Osteoporosis, vertebral and long bone fractures, avascular osteonecrosis, tendon rupture, proximal myopathy.
Fluid and electrolyte disturbance:
Sodium and water retention, hypertension, potassium loss, hypokalaemic alkalosis.
A wide range of psychiatric reactions including affective disorder (such as irritable, euphoric, depressed and labile mood and suicidal thoughts), psychotic reactions (including mania, delusions, hallucinations and aggravation of schizophrenia), behavioral disturbances, irritability, anxiety, sleep disturbances and cognitive dysfunction including confusion and amnesia have been reported. Reactions are common any may occur in both adults and children. In adults, the frequency of severe reactions has been estimated to the 5-6%. Psychological effects have been reported on withdrawal of corticosteroids; the frequency is unknown. Aggravation of epilepsy.
Increased intra-ocular pressure, glaucoma, papilloedema, posterior subcapsular cataracts, corneal or scleral thinning and exacerbation of ophthalmic viral or fungal diseases.
Myocardial rupture following recent myocardial infarction.
Abdominal distension, esophageal ulceration, nausea, dyspepsia, peptic ulceration with perforation and haemorrhage, acute pancreatitis, candidiasis.

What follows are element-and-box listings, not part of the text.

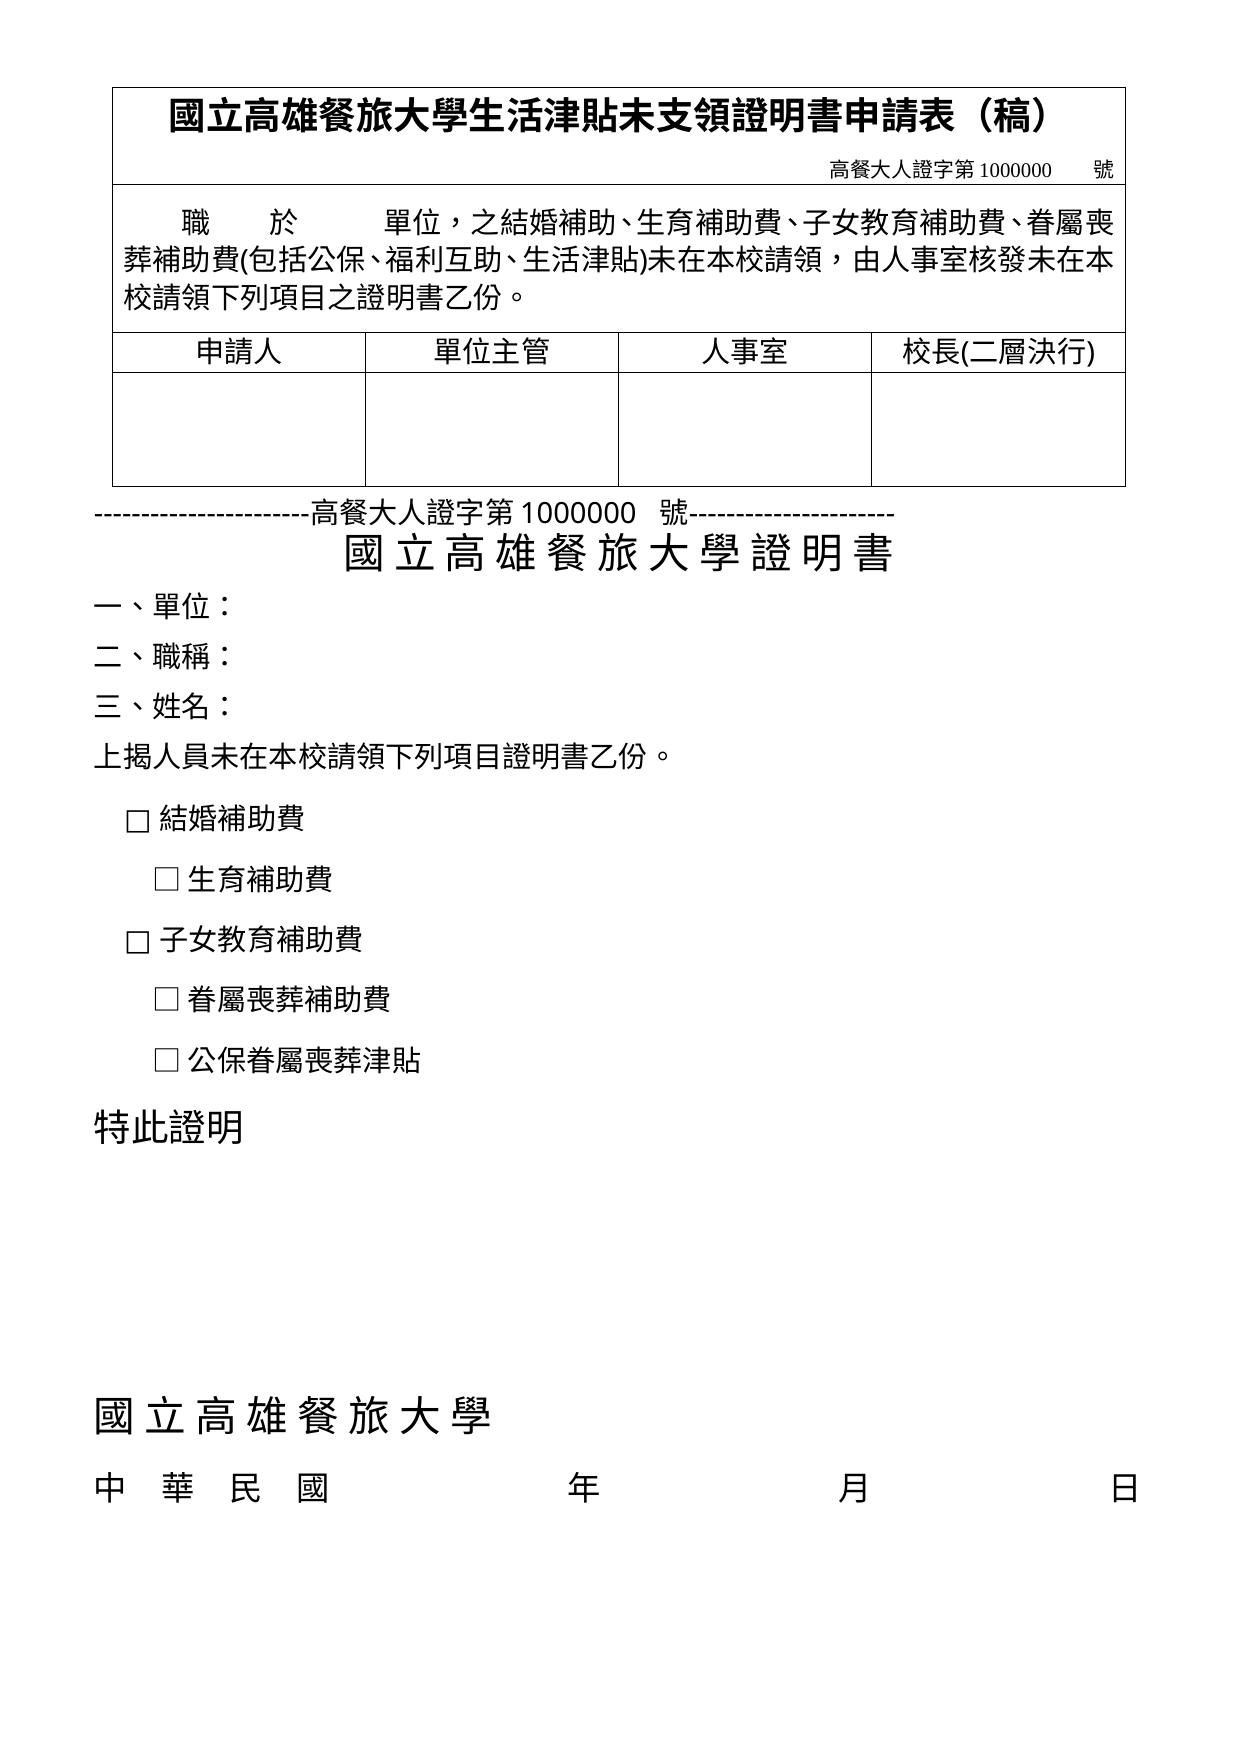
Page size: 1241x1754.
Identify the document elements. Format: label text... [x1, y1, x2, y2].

table_cell 人事室 [619, 333, 871, 372]
table_cell 單位主管 [366, 333, 618, 372]
text □ 結婚補助費 [94, 796, 1144, 838]
table_cell [619, 373, 871, 486]
text 國 立 高 雄 餐 旅 大 學 [94, 1383, 1144, 1443]
text 國 立 高 雄 餐 旅 大 學 證 明 書 [94, 532, 1144, 577]
text 三、姓名： [94, 677, 1144, 727]
text 中華民國 年 月 日 [94, 1462, 1144, 1510]
text □ 公保眷屬喪葬津貼 [94, 1038, 1144, 1079]
text □ 眷屬喪葬補助費 [94, 977, 1144, 1019]
table_cell [366, 373, 618, 486]
text □ 生育補助費 [94, 857, 1144, 898]
text 一、單位： [94, 577, 1144, 627]
table_cell 職 於 單位，之結婚補助、生育補助費、子女教育補助費、眷屬喪葬補助費(包括公保、福利互助、生活津貼)未在本校請領，由人事室核發未在本校請領下列項目之證明書乙份。 [113, 185, 1125, 332]
table_header 國立高雄餐旅大學生活津貼未支領證明書申請表（稿） 高餐大人證字第1000000 號 [113, 88, 1125, 183]
text -----------------------高餐大人證字第1000000 號---------------------- [94, 75, 1144, 532]
table_cell 申請人 [113, 333, 365, 372]
text 二、職稱： [94, 627, 1144, 677]
text 上揭人員未在本校請領下列項目證明書乙份。 [94, 727, 1144, 777]
table_cell [113, 373, 365, 486]
table_cell 校長(二層決行) [872, 333, 1125, 372]
table_cell [872, 373, 1125, 486]
text □ 子女教育補助費 [94, 917, 1144, 959]
text 特此證明 [94, 1098, 1144, 1153]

Impaired healing, skin atrophy, bruising, telangiectasia, striae, acne.
Hypersensitivity including anaphylaxis has been reported. Leucocytosis. Thrombo-embolism. Malaise. Hiccups.
Withdrawal symptoms and signs:
Too rapid a reduction of corticosteroid dosage following prolonged treatment can lead to acute adrenal insufficiency, hypotension and death. A 'withdrawal syndrome' may also occur including; fever, myalgia, arthralgia, rhinitis, conjunctivitis, painful itchy skin nodules and loss of weight.